■ **PAGE EXTRACT**:
########
Problem

Solving

What is the problem

What do I know about the problem

How hard is the problem

Reduction of information to Relevant information

Apply Inductive and Deductive reasoning

Problems of interest


What is the Problem

Define the goals or subgoals to be attained

- fixed vs. moving target

- separable vs. integrated

- absolute vs. relative

- predictable vs. random

See what is given

- specific vs. generalizeable facts

- perfect vs. imperfect information

- certainty vs. uncertainty

- existing knowledge base vs. new area

- axioms and proofs vs. target shooting

Extrapolate from the "natural language" of a problem to the "natural language of the machine

- need a specific (not vague) description

- need all of the rules (constraints)

- need to "quantify" the goals

- need to handle multiple objectives


What do I know about the problem

Determine the relevant body of information

- is there a literature (start with Wikipedia & Google)

- are there theorems

- is this similar to a solved problem

- what subject area is most appropriate

- is this problem separable or decomposible

Pattern recognition and feature selection

- are there solved patterns that can be applied

- are there features that are similar to solved problems

- are there analogies that are apt

e.g. Evan's analogy (Find a transformation, apply it, find the corresponding symbol)

Representation of data

- need a knowledge representation

- must choose a data structure

- how is new knowledge added?

- do we need to learn?

- how large can the data structure get

(both in the problem and in the computer)


How Hard is the Problem

Problem difficulty is measure in terms of “n”, the size of the problem, the number of inputs, the size of the “playing field”, etc.

For each problem, need to define how “n” is measured.

Problems are classified as “EASY” or “HARD”, with the following subclassifications:

EASY:

Trivial: Small, constant effort, independent of any “n”

Practical: Effort is o(log(n)), o(n), o(n*log(n)),

o(n*log(n)*log(n)), …

Polynomial: Effort is o(n*n) or greater, but bounded by a polynomial in “n”
########
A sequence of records
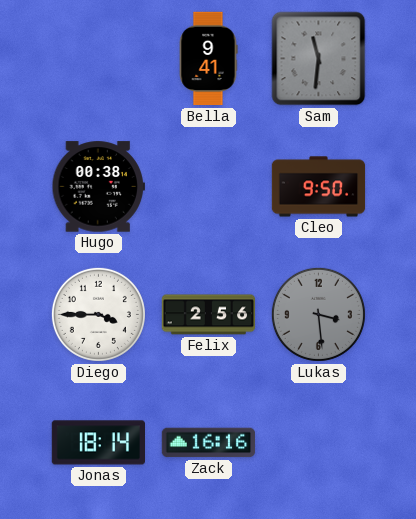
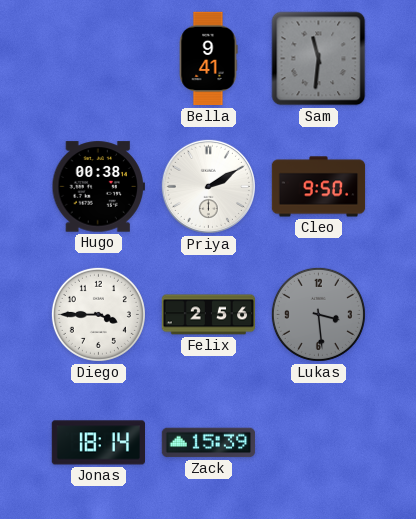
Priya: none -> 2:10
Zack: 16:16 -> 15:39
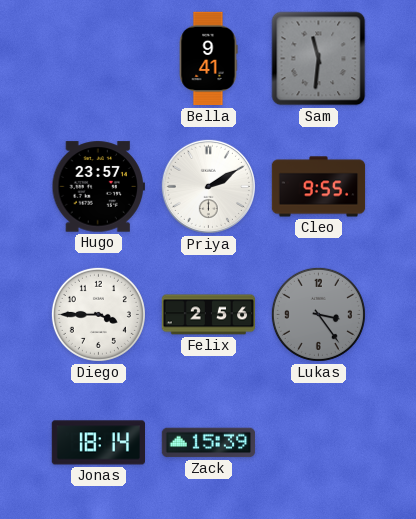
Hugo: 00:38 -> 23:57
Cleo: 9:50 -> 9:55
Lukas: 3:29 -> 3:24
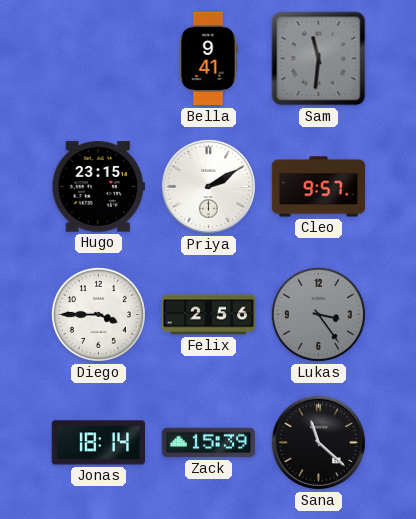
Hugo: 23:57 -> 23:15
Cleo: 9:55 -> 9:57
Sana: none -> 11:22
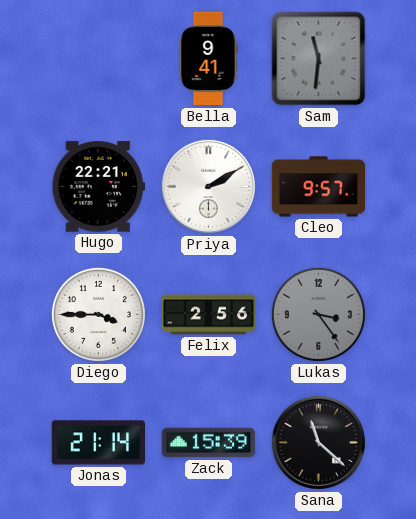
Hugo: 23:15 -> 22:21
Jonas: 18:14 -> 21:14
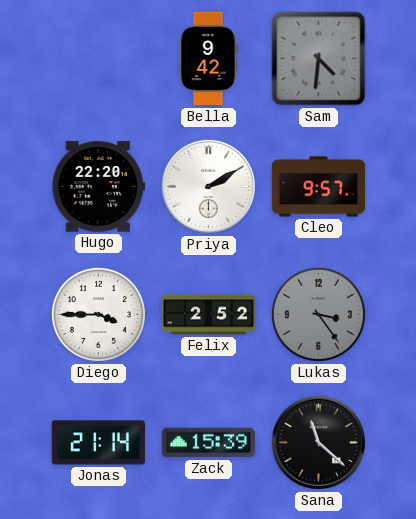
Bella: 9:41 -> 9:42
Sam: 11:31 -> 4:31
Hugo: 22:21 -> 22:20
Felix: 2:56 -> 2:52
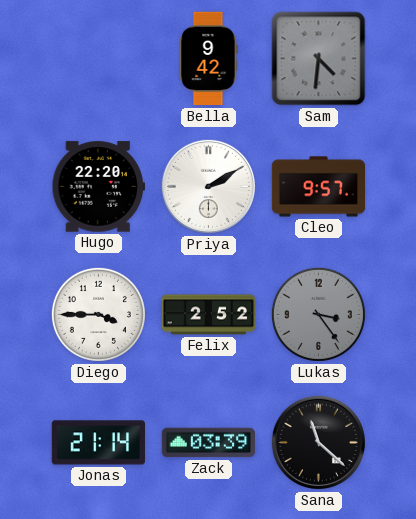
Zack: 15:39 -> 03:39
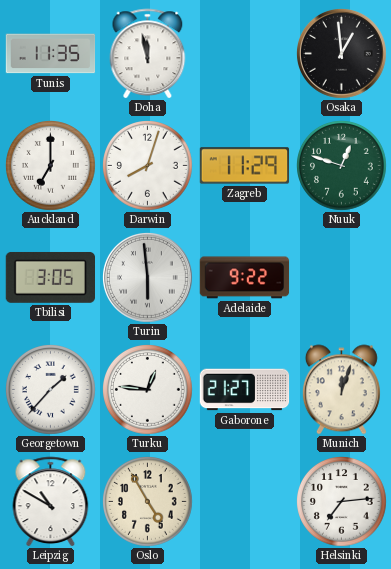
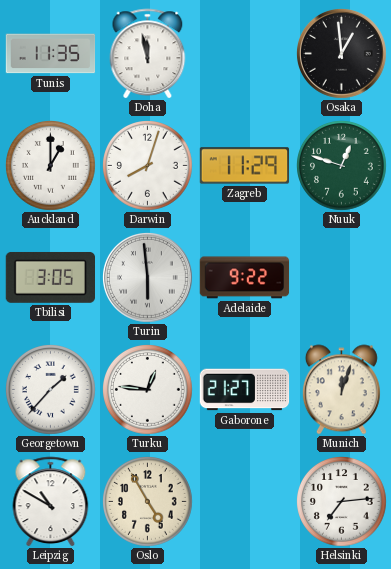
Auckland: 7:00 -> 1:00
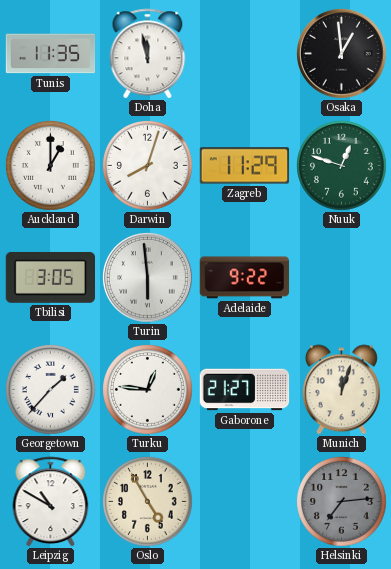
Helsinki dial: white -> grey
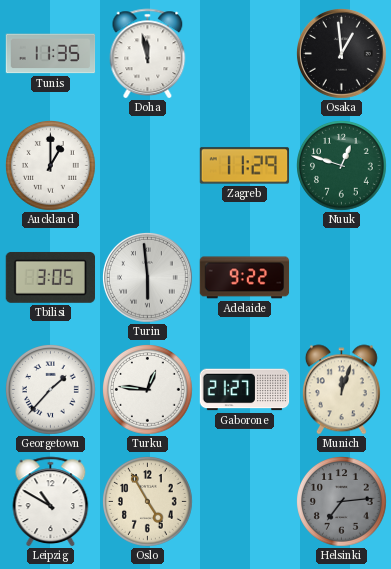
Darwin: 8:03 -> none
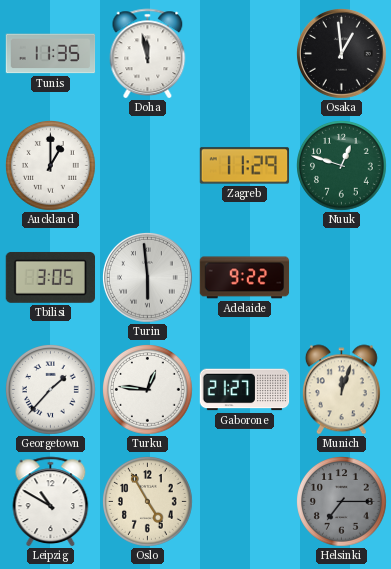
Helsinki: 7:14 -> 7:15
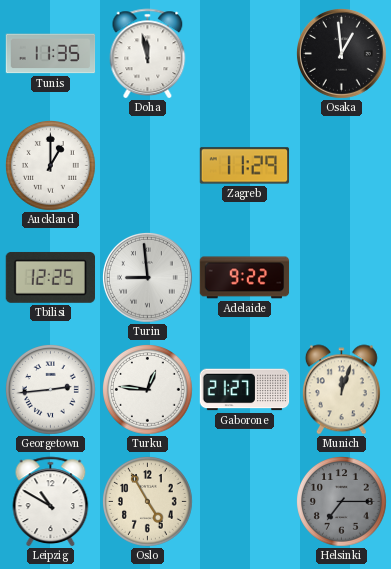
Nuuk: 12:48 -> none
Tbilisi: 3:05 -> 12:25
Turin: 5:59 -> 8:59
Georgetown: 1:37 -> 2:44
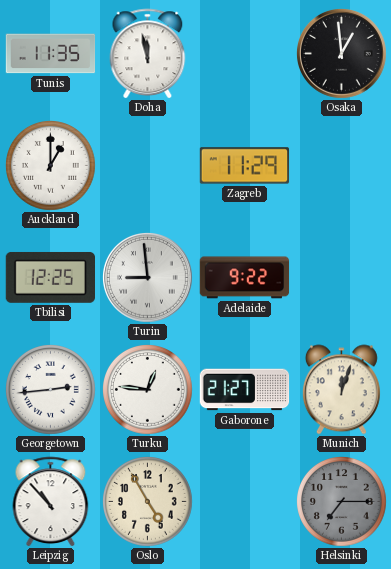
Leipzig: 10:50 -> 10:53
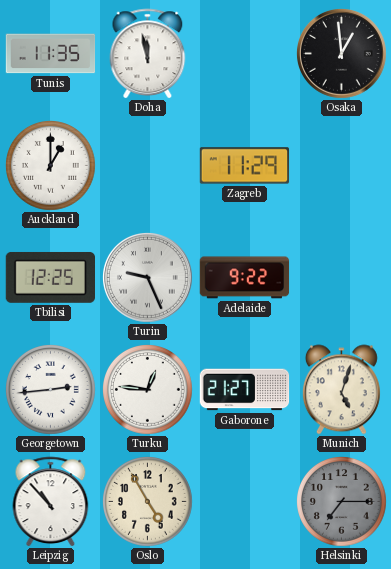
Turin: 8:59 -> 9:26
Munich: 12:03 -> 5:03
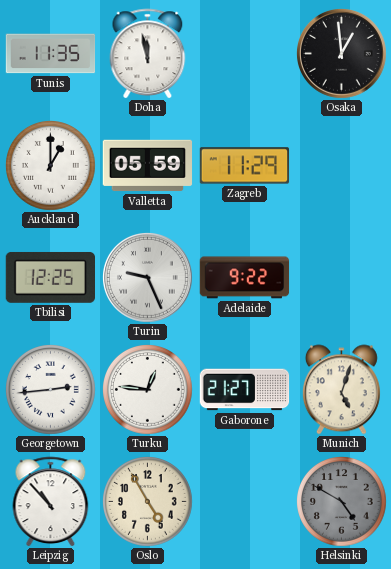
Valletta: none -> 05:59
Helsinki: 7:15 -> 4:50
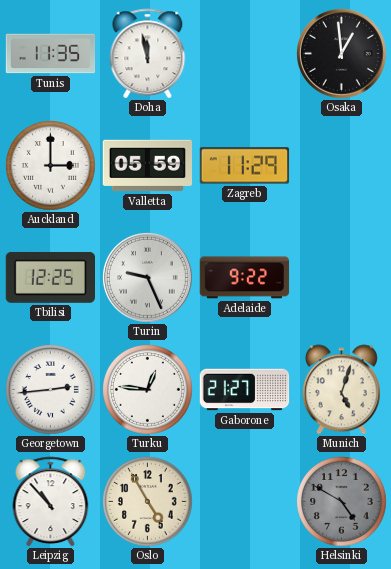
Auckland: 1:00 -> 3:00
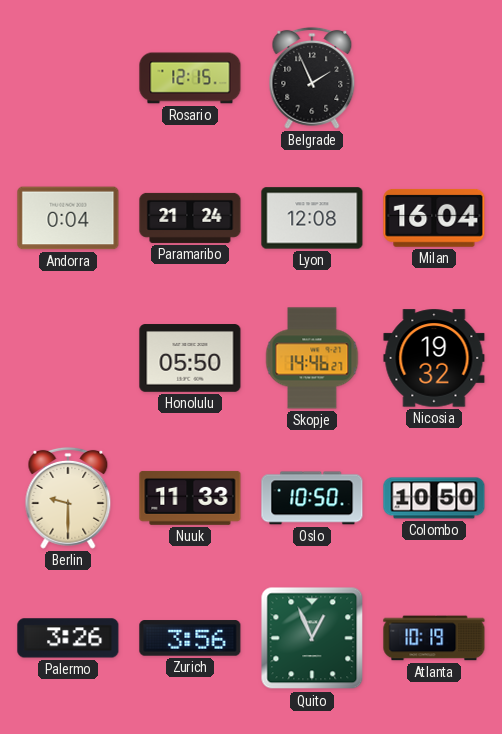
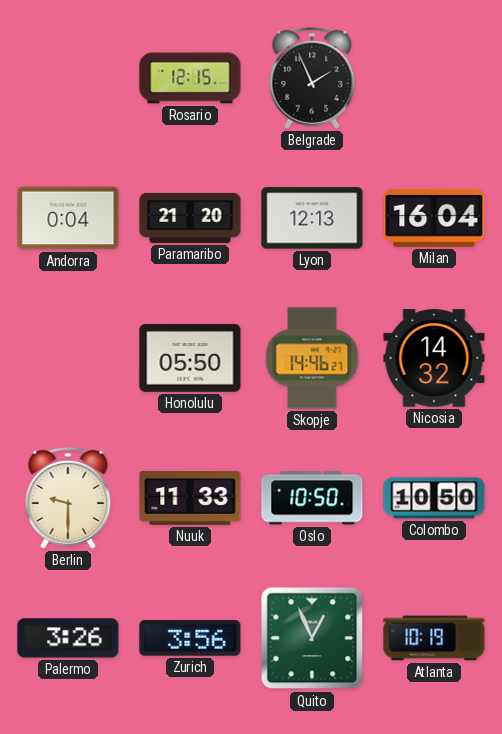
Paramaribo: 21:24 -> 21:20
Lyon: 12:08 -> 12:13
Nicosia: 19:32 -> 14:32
########
■ **THE REQUEST**:
From the problem-solving notes above, reproduce verbatim the passage running from "- need a knowledge" to "in the computer)".

■ **SOLUTION TO THIS TASK**:
- need a knowledge representation

- must choose a data structure

- how is new knowledge added?

- do we need to learn?

- how large can the data structure get

(both in the problem and in the computer)